━━ Supplied material

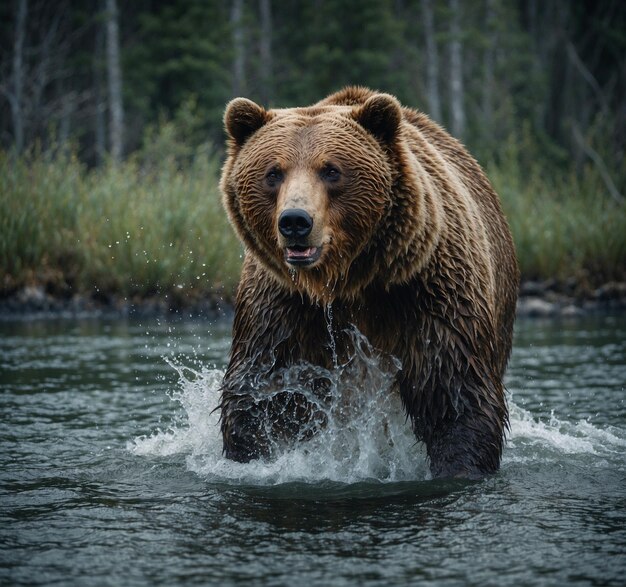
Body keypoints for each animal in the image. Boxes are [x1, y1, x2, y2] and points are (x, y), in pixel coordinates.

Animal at [217, 87, 520, 482]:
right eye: (273, 173)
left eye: (331, 170)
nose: (295, 221)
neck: (345, 282)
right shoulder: (282, 305)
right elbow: (263, 392)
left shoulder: (428, 291)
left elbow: (454, 390)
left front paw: (460, 465)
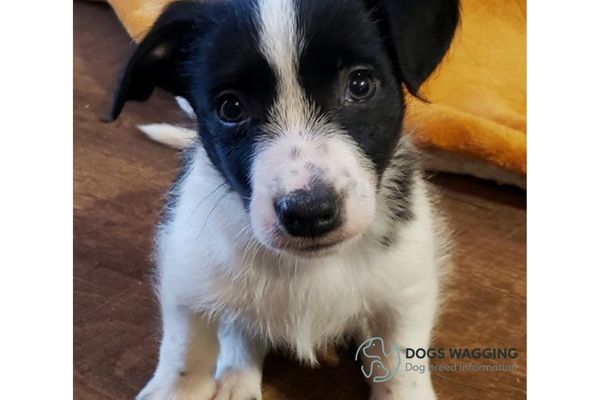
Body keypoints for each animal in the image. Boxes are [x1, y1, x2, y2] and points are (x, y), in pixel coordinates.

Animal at [109, 0, 460, 400]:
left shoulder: (408, 287)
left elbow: (402, 366)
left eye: (360, 84)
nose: (309, 214)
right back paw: (236, 379)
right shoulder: (188, 274)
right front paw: (176, 388)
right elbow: (186, 351)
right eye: (230, 108)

━━━━

◆ Task to complete
Please quote the records above exactly, beginning at the line that contains "nose: (295, 221)" and ending at their last line. Leave the pictures out.

◆ Result for this task
nose: (295, 221)
neck: (345, 282)
right shoulder: (282, 305)
right elbow: (263, 392)
left shoulder: (428, 291)
left elbow: (454, 390)
left front paw: (460, 465)
Body keypoints for each animal in the image. Boxes are [x1, y1, x2, y2] and points are (x, y), in pixel coordinates.

Animal at [109, 0, 460, 400]:
left shoulder: (408, 287)
left elbow: (402, 366)
left eye: (360, 84)
nose: (309, 214)
right back paw: (236, 379)
right shoulder: (188, 274)
right front paw: (176, 388)
right elbow: (186, 351)
right eye: (230, 108)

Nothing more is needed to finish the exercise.